Hello all! And welcome back to my blog; from one Crowned Soul to another. Today, I want to let you in on something I have been feeling lately… I have been struggling. Like struggling to talk, open up and most importantly pray… out loud. It felt like trying to explain slang to a foreigner. I became so tongue-tied, my mind would go blank and out came no sound. I want to explain how I feel, but I kept stumbling and mumbling… saying all the wrong things and end up rambling for the next 10 minutes, never really getting to the point I wanted to make in the first place. Imagine trying to find your shoes or pen in the middle of the night, your hand constantly patting the ground, hesitant before every move – that was me, trying to find the word to complete my sentence.
But one question kept repeating itself in my head? Why am I so afraid of being real? (you’re the same right)
Thing is, my mind always had a comeback! “It’s not who you are, you’re comfortable not saying anything, do you really want everyone to hear you stumble on your words? Are they even listening? Do you want them to hear your heart racing, at a thousand miles per hour or the fact that you are holding your breath?” And what do I do… I fall for it. Every time, like it had some sort of hold on me. I trip, like I’m about to be blackmailed… this was not the life I had in mind. This was not how life or a relationship with God was meant to be.
For the longest time, I have been brought up to pray a certain way, talk a certain way, fix up and make sure no one knows what I’ve been through or had to battle and if I did all those things and more, then God would hear me. That He will only help those who help themselves, but Romans 8:26-28 says different.

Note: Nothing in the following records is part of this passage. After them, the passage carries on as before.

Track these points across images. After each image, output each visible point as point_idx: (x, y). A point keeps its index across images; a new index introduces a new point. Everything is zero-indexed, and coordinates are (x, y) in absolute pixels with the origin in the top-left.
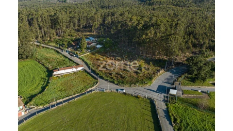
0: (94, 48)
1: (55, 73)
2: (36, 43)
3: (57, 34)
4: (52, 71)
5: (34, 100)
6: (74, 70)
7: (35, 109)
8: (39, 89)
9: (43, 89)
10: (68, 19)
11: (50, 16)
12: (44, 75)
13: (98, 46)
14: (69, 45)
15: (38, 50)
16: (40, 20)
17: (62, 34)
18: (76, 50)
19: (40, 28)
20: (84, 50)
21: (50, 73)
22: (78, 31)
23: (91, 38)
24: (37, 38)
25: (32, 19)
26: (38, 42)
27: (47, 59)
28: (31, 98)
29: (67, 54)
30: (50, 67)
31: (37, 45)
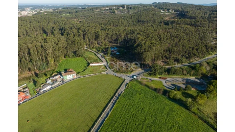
0: (115, 54)
1: (91, 65)
2: (85, 48)
3: (98, 44)
4: (90, 64)
5: (80, 73)
6: (100, 64)
7: (80, 76)
8: (83, 70)
9: (84, 70)
10: (105, 35)
11: (95, 33)
12: (86, 65)
13: (117, 53)
14: (103, 51)
15: (86, 52)
16: (89, 35)
17: (101, 44)
18: (105, 54)
19: (89, 40)
20: (109, 55)
21: (89, 64)
22: (111, 42)
23: (116, 48)
24: (86, 45)
25: (85, 34)
26: (87, 48)
27: (89, 58)
28: (79, 73)
29: (99, 56)
30: (89, 62)
31: (86, 50)
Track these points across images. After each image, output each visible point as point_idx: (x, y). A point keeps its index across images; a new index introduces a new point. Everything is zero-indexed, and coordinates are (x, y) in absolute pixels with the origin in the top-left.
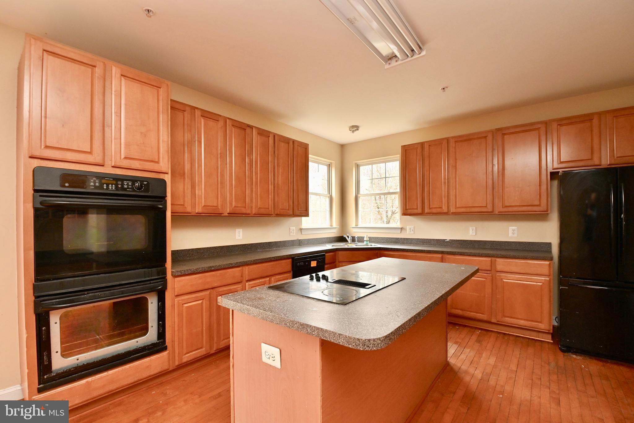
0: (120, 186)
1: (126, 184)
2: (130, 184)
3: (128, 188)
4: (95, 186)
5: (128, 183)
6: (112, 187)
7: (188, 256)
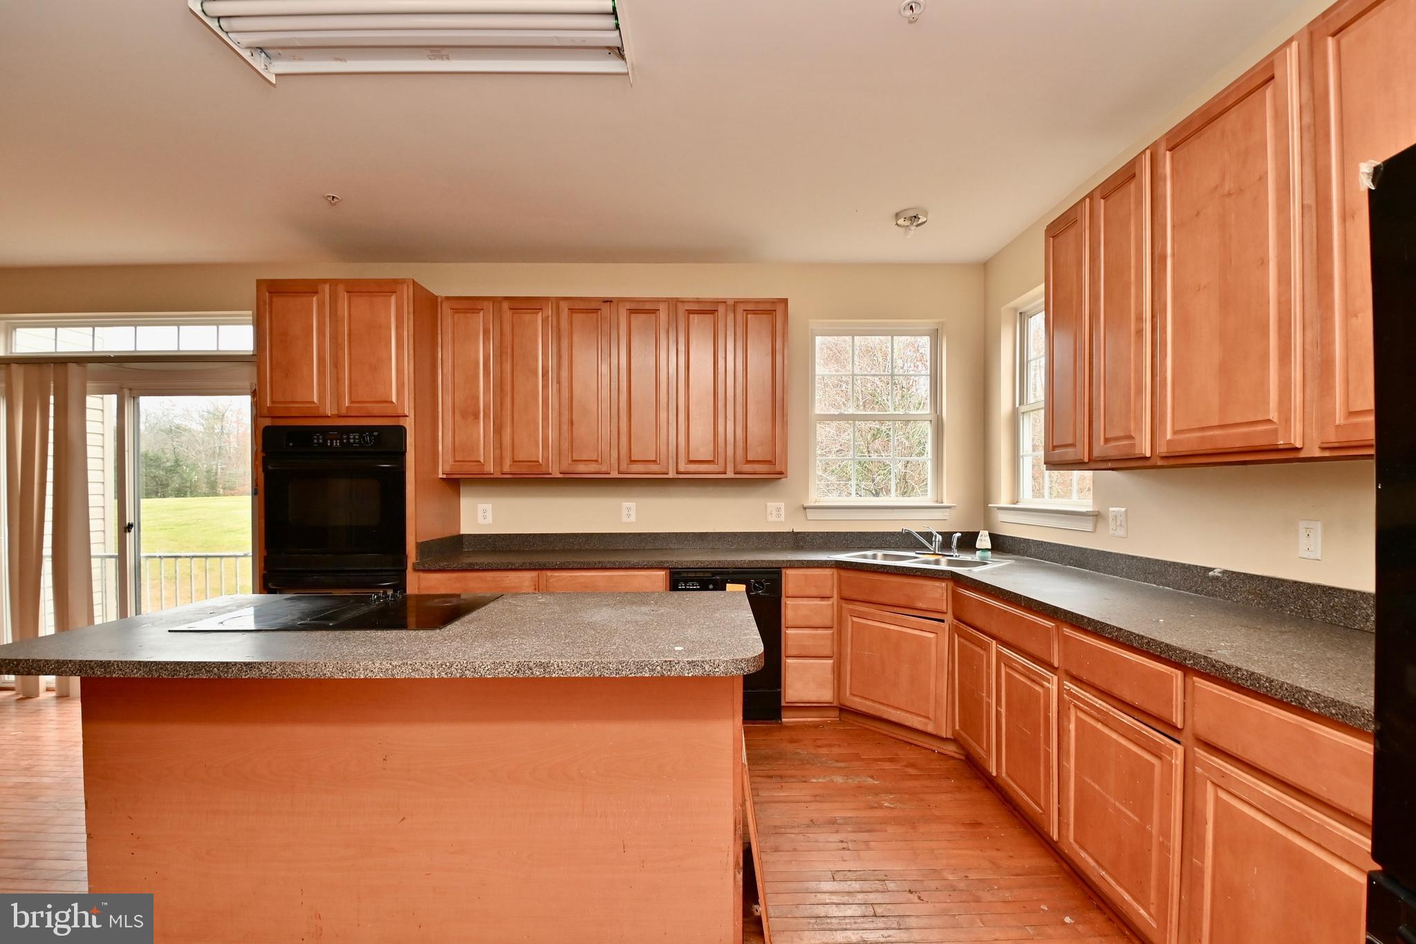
0: (345, 441)
1: (352, 437)
2: (357, 437)
3: (355, 443)
4: (318, 443)
5: (355, 436)
6: (337, 443)
7: (527, 545)
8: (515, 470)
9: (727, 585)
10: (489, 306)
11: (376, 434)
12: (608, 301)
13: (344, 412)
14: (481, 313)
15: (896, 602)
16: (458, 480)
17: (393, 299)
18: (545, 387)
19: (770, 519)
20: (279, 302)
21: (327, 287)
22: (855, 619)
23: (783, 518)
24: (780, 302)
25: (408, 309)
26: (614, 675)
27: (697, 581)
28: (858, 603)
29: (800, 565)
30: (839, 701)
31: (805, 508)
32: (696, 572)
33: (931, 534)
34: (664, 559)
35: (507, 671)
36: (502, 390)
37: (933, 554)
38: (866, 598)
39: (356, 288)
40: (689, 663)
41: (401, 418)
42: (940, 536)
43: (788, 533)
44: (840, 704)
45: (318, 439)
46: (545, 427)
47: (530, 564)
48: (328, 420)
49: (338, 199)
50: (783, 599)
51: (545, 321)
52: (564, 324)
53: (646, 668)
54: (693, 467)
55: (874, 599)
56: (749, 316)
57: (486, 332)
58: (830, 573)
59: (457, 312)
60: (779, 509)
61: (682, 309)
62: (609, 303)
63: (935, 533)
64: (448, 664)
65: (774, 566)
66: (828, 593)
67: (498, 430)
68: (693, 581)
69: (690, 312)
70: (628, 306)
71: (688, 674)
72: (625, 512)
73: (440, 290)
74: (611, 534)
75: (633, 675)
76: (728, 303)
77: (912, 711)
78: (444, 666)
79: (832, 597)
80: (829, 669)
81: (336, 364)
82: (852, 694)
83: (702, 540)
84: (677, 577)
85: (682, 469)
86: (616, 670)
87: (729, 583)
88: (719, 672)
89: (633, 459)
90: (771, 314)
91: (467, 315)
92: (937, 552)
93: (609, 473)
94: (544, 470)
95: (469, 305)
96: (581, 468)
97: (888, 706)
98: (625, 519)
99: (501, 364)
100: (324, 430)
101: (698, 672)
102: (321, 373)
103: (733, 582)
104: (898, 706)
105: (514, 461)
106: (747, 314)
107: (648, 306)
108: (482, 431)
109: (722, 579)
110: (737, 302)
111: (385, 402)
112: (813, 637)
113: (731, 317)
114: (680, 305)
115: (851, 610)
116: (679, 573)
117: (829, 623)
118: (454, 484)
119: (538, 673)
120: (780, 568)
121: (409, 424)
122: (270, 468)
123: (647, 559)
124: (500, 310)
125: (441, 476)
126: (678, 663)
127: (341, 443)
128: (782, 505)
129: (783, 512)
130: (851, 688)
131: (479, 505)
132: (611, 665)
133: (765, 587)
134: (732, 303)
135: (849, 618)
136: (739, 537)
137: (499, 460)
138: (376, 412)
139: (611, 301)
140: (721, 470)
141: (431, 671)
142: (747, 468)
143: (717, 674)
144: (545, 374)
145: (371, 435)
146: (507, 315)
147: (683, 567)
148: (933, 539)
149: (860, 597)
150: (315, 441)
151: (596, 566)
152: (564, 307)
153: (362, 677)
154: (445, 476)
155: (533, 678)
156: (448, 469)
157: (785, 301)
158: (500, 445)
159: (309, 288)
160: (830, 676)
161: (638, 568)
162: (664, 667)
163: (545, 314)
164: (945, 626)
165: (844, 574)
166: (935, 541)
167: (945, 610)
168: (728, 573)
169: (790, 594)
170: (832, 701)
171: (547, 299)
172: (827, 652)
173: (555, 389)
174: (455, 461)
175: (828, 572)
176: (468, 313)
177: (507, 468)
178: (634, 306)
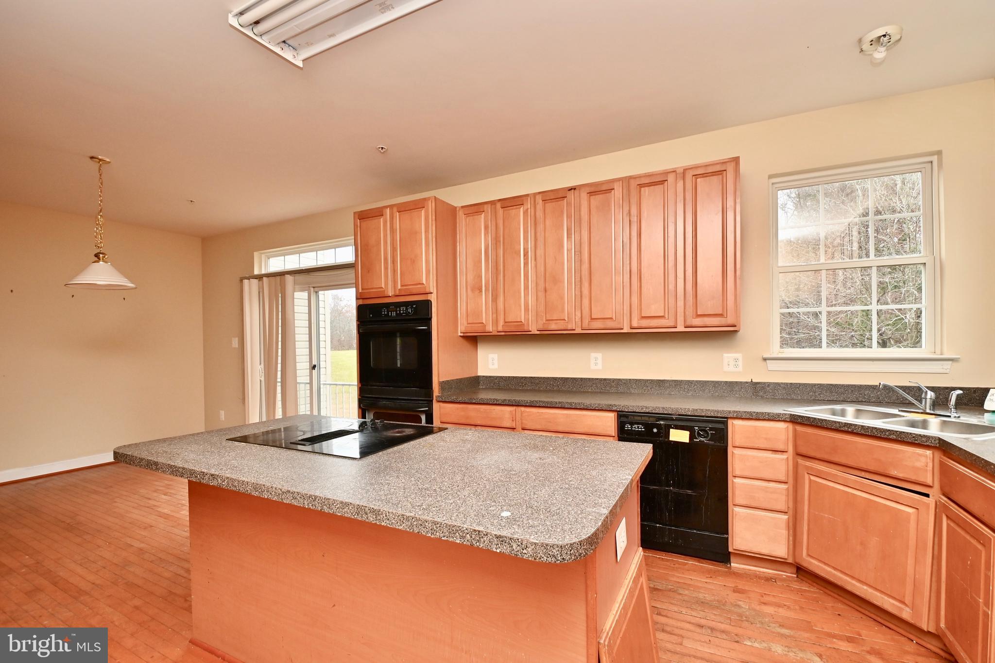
8: (507, 329)
9: (671, 429)
10: (488, 208)
11: (414, 306)
12: (570, 189)
13: (397, 293)
14: (483, 216)
15: (864, 466)
16: (476, 337)
17: (423, 212)
18: (526, 264)
19: (726, 369)
20: (365, 224)
21: (388, 210)
22: (813, 478)
23: (740, 369)
24: (731, 161)
25: (431, 217)
26: (430, 535)
27: (642, 424)
28: (817, 461)
29: (748, 416)
30: (795, 560)
31: (765, 359)
32: (641, 416)
33: (919, 389)
34: (613, 403)
35: (350, 512)
36: (497, 269)
37: (922, 413)
38: (826, 457)
39: (403, 209)
40: (497, 537)
41: (429, 294)
42: (932, 393)
43: (747, 383)
44: (795, 562)
45: (384, 312)
46: (527, 294)
47: (509, 401)
48: (390, 298)
49: (385, 148)
50: (730, 449)
51: (526, 212)
52: (540, 214)
53: (457, 534)
54: (645, 323)
55: (836, 459)
56: (699, 180)
57: (486, 228)
58: (786, 426)
59: (468, 216)
60: (736, 360)
61: (634, 184)
62: (573, 190)
63: (925, 389)
64: (313, 497)
65: (719, 415)
66: (781, 447)
67: (495, 299)
68: (638, 423)
69: (641, 186)
70: (588, 190)
71: (496, 549)
72: (593, 361)
73: (458, 203)
74: (582, 379)
75: (445, 538)
76: (677, 172)
77: (882, 590)
78: (311, 499)
79: (786, 452)
80: (783, 525)
81: (394, 262)
82: (809, 555)
83: (660, 386)
84: (624, 419)
85: (635, 324)
86: (432, 530)
87: (673, 428)
88: (527, 554)
89: (593, 317)
90: (721, 174)
91: (474, 217)
92: (928, 411)
93: (574, 330)
94: (526, 328)
95: (475, 209)
96: (553, 326)
97: (853, 578)
98: (593, 367)
99: (496, 250)
100: (387, 305)
101: (505, 549)
102: (386, 268)
103: (677, 427)
104: (864, 581)
105: (506, 322)
106: (696, 179)
107: (604, 188)
108: (484, 300)
109: (665, 424)
110: (687, 169)
111: (420, 284)
112: (765, 489)
113: (680, 184)
114: (632, 181)
115: (807, 468)
116: (626, 416)
117: (783, 479)
118: (473, 340)
119: (372, 519)
120: (727, 418)
121: (433, 298)
122: (361, 331)
123: (598, 402)
124: (495, 208)
125: (460, 334)
126: (487, 535)
127: (396, 313)
128: (738, 356)
129: (740, 363)
130: (808, 549)
131: (490, 355)
132: (427, 524)
133: (710, 434)
134: (682, 170)
135: (807, 476)
136: (695, 385)
137: (496, 322)
138: (414, 292)
139: (575, 189)
140: (672, 324)
141: (303, 501)
142: (698, 321)
143: (525, 557)
144: (526, 254)
145: (412, 307)
146: (500, 212)
147: (630, 411)
148: (923, 396)
149: (818, 456)
150: (383, 313)
151: (557, 406)
152: (539, 199)
153: (266, 497)
154: (462, 335)
155: (368, 522)
156: (463, 330)
157: (736, 160)
158: (496, 311)
159: (378, 213)
160: (784, 532)
161: (591, 409)
162: (473, 536)
163: (526, 207)
164: (931, 501)
165: (799, 428)
166: (926, 399)
167: (930, 482)
168: (672, 419)
169: (737, 444)
170: (786, 557)
171: (527, 195)
172: (782, 506)
173: (533, 265)
174: (468, 324)
175: (782, 425)
176: (475, 215)
177: (500, 329)
178: (592, 189)
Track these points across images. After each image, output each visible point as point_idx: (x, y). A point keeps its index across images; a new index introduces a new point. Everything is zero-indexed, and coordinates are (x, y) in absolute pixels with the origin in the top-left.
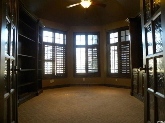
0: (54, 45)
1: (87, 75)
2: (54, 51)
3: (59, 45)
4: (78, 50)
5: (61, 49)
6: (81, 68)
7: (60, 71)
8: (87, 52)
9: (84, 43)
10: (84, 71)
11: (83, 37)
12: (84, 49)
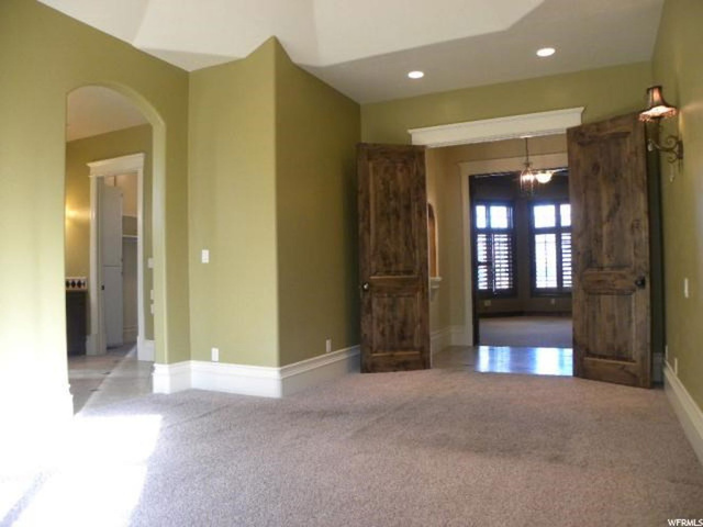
0: (489, 232)
1: (560, 292)
2: (489, 245)
3: (499, 231)
4: (539, 238)
5: (503, 238)
6: (546, 278)
7: (503, 283)
8: (559, 242)
9: (552, 223)
10: (553, 284)
11: (551, 209)
12: (552, 237)
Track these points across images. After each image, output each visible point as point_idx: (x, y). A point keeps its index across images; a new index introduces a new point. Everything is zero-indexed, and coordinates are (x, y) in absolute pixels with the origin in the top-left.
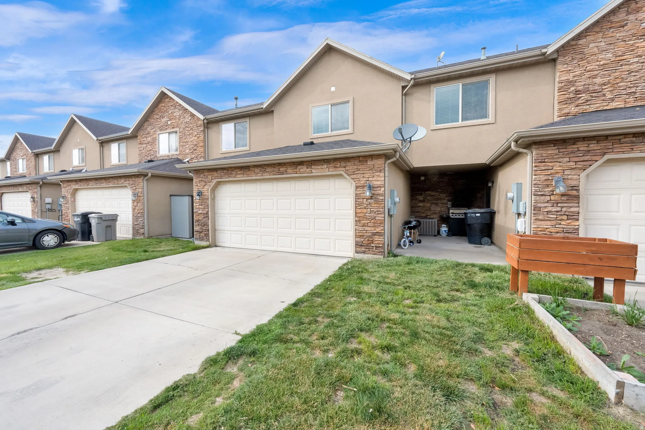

“In the same way, the Spirit helps us in our weakness. We do not know what we ought to pray for, but the Spirit himself intercedes for us through wordless groans. And he who searches our hearts knows the mind of the Spirit, because the Spirit intercedes for God’s people in accordance with the will of God. And we know that in all things God works for the good of those who love him, who have been called according to his purpose.” Romans 8:26-28
I’ve grown to learn that the Holy Spirit intercedes on my behalf, holding my hand through every wordless sigh, aching groan and watery plea. It doesn’t matter that I don’t know exactly what to say, how to polish it like my favourite pastor or best friend. He doesn’t want me or you to hide your scars, smooth the edges, have the best written prayer known to mankind or perfect it like you’re doing a rehearsal. He wants you to be real, raw and genuine with Him. He wants your tears, your mumbles and every hiccup that comes out in-between.
And all you have to do; is come as you are with no holding back.
So, even when your words are not comprehensible, interrupted by hiccups
Your writing illegible, smudged by your tears.
He still finds the beauty, in your broken prayers.
Heavenly Father, I thank you for the Holy Spirit who resides in me all time, never failing or hesitating to hear my every word and silent cry. Today, I choose to come to you, as I am, withholding nothing. In Jesus’ Name, Amen.